[Data excerpts]
◆ ◆ ◆ ◆ ◆ ◆ ◆

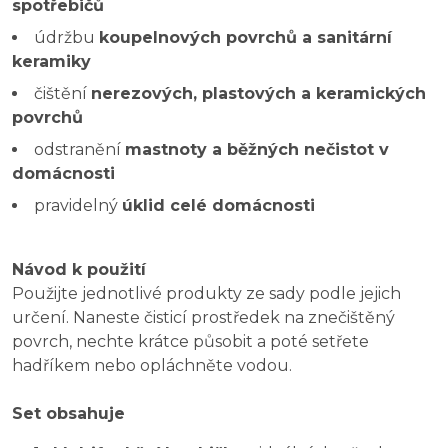
spotřebičů
údržbu
koupelnových povrchů a sanitární
keramiky
čištění
nerezových, plastových a keramických
povrchů
odstranění
mastnoty a běžných nečistot v
domácnosti
pravidelný
úklid celé domácnosti
Návod k použití
Použijte jednotlivé produkty ze sady podle jejich
určení. Naneste čisticí prostředek na znečištěný
povrch, nechte krátce působit a poté setřete
hadříkem nebo opláchněte vodou.
Set obsahuje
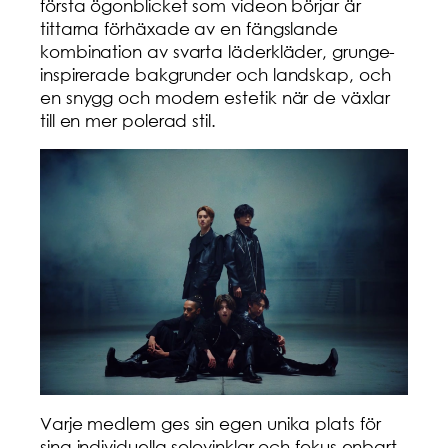
första ögonblicket som videon börjar är
tittarna förhäxade av en fängslande
kombination av svarta läderkläder, grunge-
inspirerade bakgrunder och landskap, och
en snygg och modern estetik när de växlar
till en mer polerad stil.
Varje medlem ges sin egen unika plats för
sina individuella solovinklar och fokus enbart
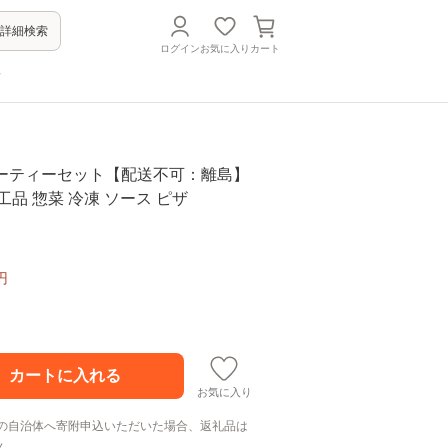
詳細検索
ログイン
お気に入り
カート
方
 パーティーセット【配送不可：離島】
工品 惣菜 冷凍 ソース ピザ
円
お気に入り
の自治体へ寄附申込いただいた場合、返礼品は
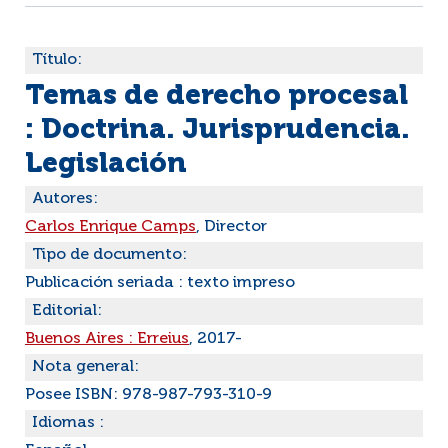
Título:
Temas de derecho procesal
: Doctrina. Jurisprudencia.
Legislación
Autores:
Carlos Enrique Camps
, Director
Tipo de documento:
Publicación seriada : texto impreso
Editorial:
Buenos Aires : Erreius
, 2017-
Nota general:
Posee ISBN: 978-987-793-310-9
Idiomas :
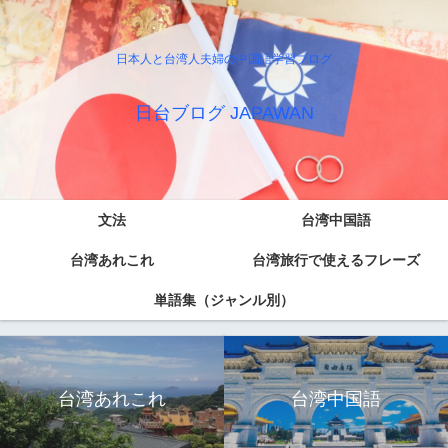
日本人と台湾人夫婦の中国語学習ブログ
日台ブログ JAPAWAN
文法
台湾中国語
台湾あれこれ
台湾旅行で使えるフレーズ
単語集（ジャンル別）
台湾あれこれ
台湾中国語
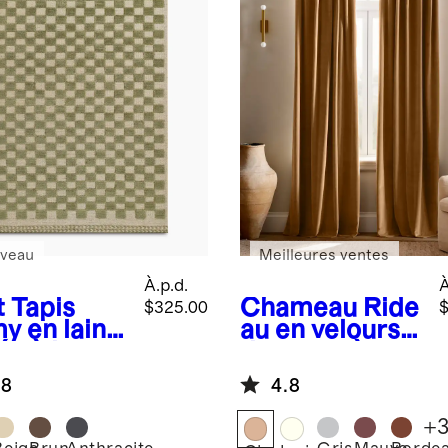
veau
Meilleures ventes
À.p.d.
À
t
Tapis
Chameau
Ride
$325.00
$
y en laine
au en velours
ée à la
de coton à
n
panneau
.8
4.8
unique
+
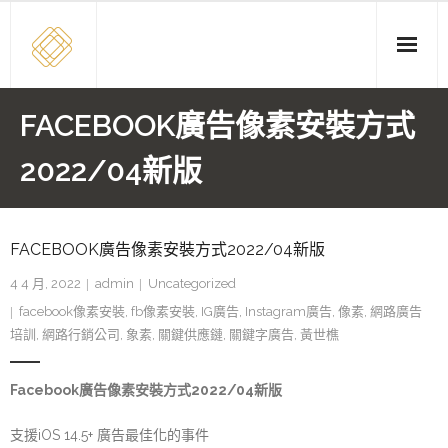
Skip
to
content
FACEBOOK廣告像素安裝方式
2022/04新版
FACEBOOK廣告像素安裝方式2022/04新版
4 4 月, 2022
admin
Uncategorized
facebook像素安裝
,
fb像素安裝
,
IG廣告
,
Instagram廣告
,
像素
,
網路廣告
培訓
,
網路行銷公司
,
象素
,
關鍵供應鏈
,
關鍵字廣告
,
黃世樵
Facebook廣告像素安裝方式2022/04新版
支援iOS 14.5+ 廣告最佳化的事件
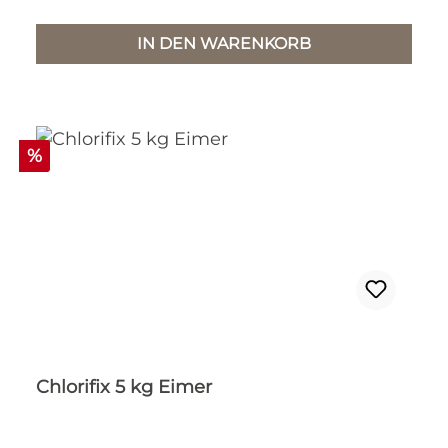
IN DEN WARENKORB
Rabatt
%
Chlorifix 5 kg Eimer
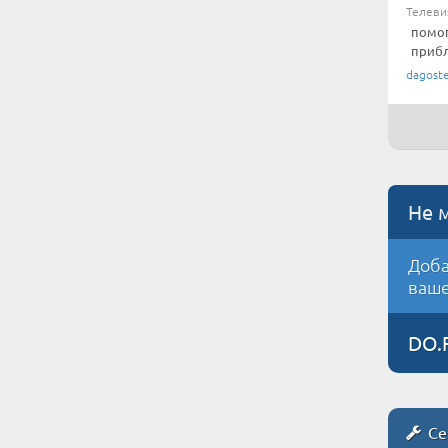
Телеви
помог
прибл
dagost
Не 
Доба
ваше
DO.
Се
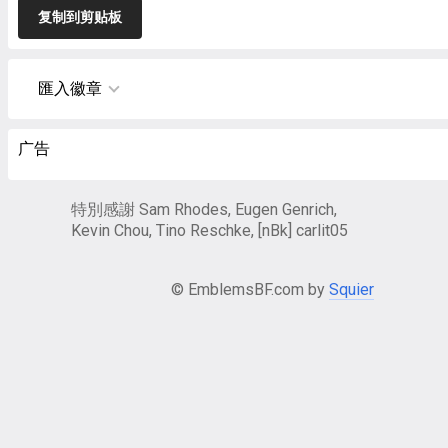
复制到剪贴板
匯入徽章
广告
特別感謝 Sam Rhodes, Eugen Genrich,
Kevin Chou, Tino Reschke, [nBk] carlit05
© EmblemsBF.com by
Squier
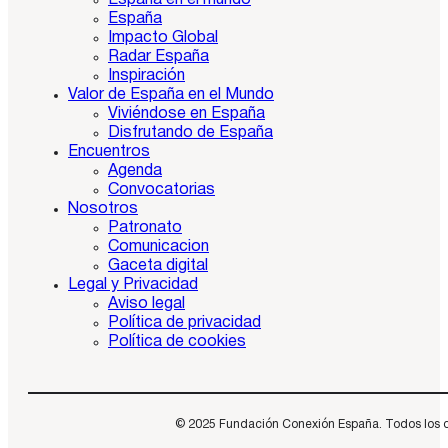
España en el mundo
España
Impacto Global
Radar España
Inspiración
Valor de España en el Mundo
Viviéndose en España
Disfrutando de España
Encuentros
Agenda
Convocatorias
Nosotros
Patronato
Comunicacion
Gaceta digital
Legal y Privacidad
Aviso legal
Política de privacidad
Política de cookies
© 2025 Fundación Conexión España. Todos los dere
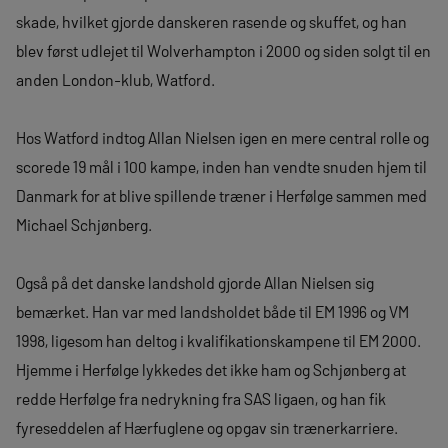
skade, hvilket gjorde danskeren rasende og skuffet, og han
blev først udlejet til Wolverhampton i 2000 og siden solgt til en
anden London-klub, Watford.
Hos Watford indtog Allan Nielsen igen en mere central rolle og
scorede 19 mål i 100 kampe, inden han vendte snuden hjem til
Danmark for at blive spillende træner i Herfølge sammen med
Michael Schjønberg.
Også på det danske landshold gjorde Allan Nielsen sig
bemærket. Han var med landsholdet både til EM 1996 og VM
1998, ligesom han deltog i kvalifikationskampene til EM 2000.
Hjemme i Herfølge lykkedes det ikke ham og Schjønberg at
redde Herfølge fra nedrykning fra SAS ligaen, og han fik
fyreseddelen af Hærfuglene og opgav sin trænerkarriere.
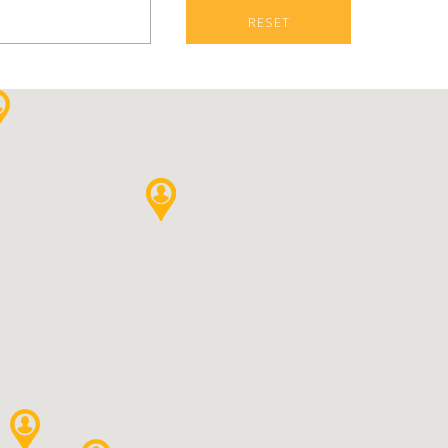
RESET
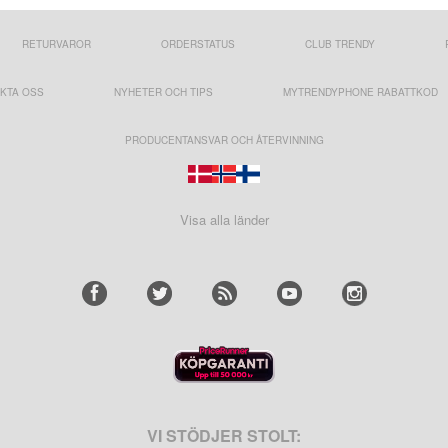
RETURVAROR
ORDERSTATUS
CLUB TRENDY
KTA OSS
NYHETER OCH TIPS
MYTRENDYPHONE RABATTKOD
PRODUCENTANSVAR OCH ÅTERVINNING
Visa alla länder
VI STÖDJER STOLT:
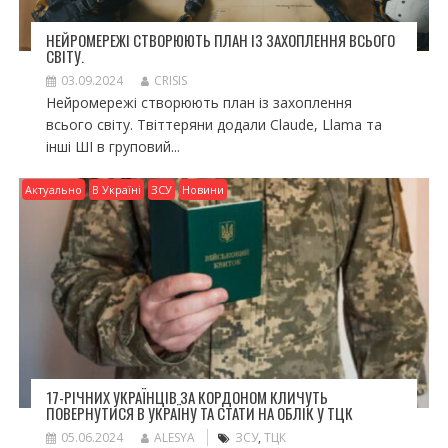
НЕЙРОМЕРЕЖІ СТВОРЮЮТЬ ПЛАН ІЗ ЗАХОПЛЕННЯ ВСЬОГО
СВІТУ.
03.09.2024
CRISIS
Нейромережі створюють план із захоплення
всього світу. Твіттеряни додали Claude, Llama та
інші ШІ в груповий...
Актуально
В Україні
ЗСУ
Новини
17-РІЧНИХ УКРАЇНЦІВ ЗА КОРДОНОМ КЛИЧУТЬ
ПОВЕРНУТИСЯ В УКРАЇНУ ТА СТАТИ НА ОБЛІК У ТЦК
05.06.2024
ALESYA
ЗСУ
,
ТЦК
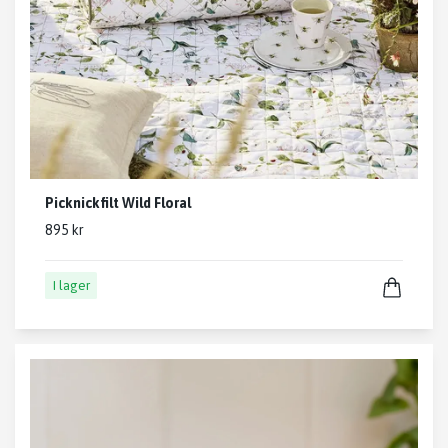
Picknickfilt Wild Floral
895 kr
I lager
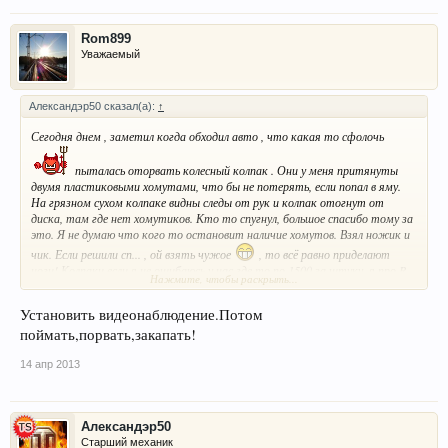
Rom899
Уважаемый
Александэр50 сказал(а):
↑
Сегодня днем , заметил когда обходил авто , что какая то сфолочь
пыталась оторвать колесный колпак . Они у меня притянуты
двумя пластиковыми хомутами, что бы не потерять, если попал в яму.
На грязном сухом колпаке видны следы от рук и колпак отогнут от
диска, там где нет хомутиков. Кто то спугнул, большое спасибо тому за
это. Я не думаю что кого то остановит наличие хомутов. Взял ножик и
чик. Если решили сп... , ой взять чужое
, то всё равно приделают
ноги! Колпаки если я не ошибаюсь у нас где то по 1500 за штуку, я про R
Нажмите, чтобы раскрыть...
15 на комфорте ? Авто стоит у дома на улице . Блин что делать?
Установить видеонаблюдение.Потом
поймать,порвать,закапать!
14 апр 2013
Александэр50
Старший механик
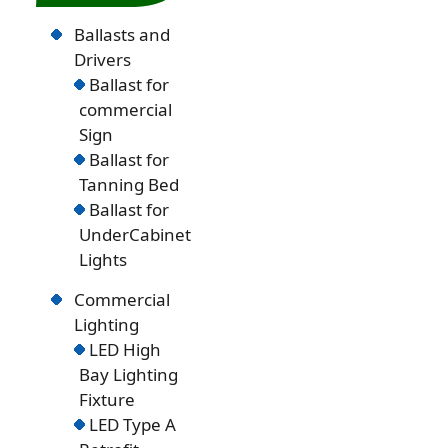
Ballasts and
Drivers
Ballast for
commercial
Sign
Ballast for
Tanning Bed
Ballast for
UnderCabinet
Lights
Commercial
Lighting
LED High
Bay Lighting
Fixture
LED Type A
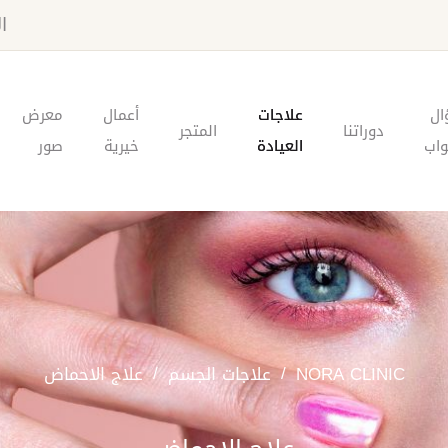
الا
ال
علاجات
أعمال
معرض
دوراتنا
المتجر
اب
العيادة
خيرية
صور
NORA CLINIC
علاجات الجسم
علاج الاحماض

◆ ◆ ◆ ◆ ◆ ◆ ◆

Start at the beginning of the items and stop after the line that has "の自治体へ寄附申込いただいた場合、返礼品は". Write those lines out again with "hadříkem" swapped for "houbičkou", changing nothing else and omitting the pictures.

spotřebičů
údržbu
koupelnových povrchů a sanitární
keramiky
čištění
nerezových, plastových a keramických
povrchů
odstranění
mastnoty a běžných nečistot v
domácnosti
pravidelný
úklid celé domácnosti
Návod k použití
Použijte jednotlivé produkty ze sady podle jejich
určení. Naneste čisticí prostředek na znečištěný
povrch, nechte krátce působit a poté setřete
houbičkou nebo opláchněte vodou.
Set obsahuje
första ögonblicket som videon börjar är
tittarna förhäxade av en fängslande
kombination av svarta läderkläder, grunge-
inspirerade bakgrunder och landskap, och
en snygg och modern estetik när de växlar
till en mer polerad stil.
Varje medlem ges sin egen unika plats för
sina individuella solovinklar och fokus enbart
詳細検索
ログイン
お気に入り
カート
方
 パーティーセット【配送不可：離島】
工品 惣菜 冷凍 ソース ピザ
円
お気に入り
の自治体へ寄附申込いただいた場合、返礼品は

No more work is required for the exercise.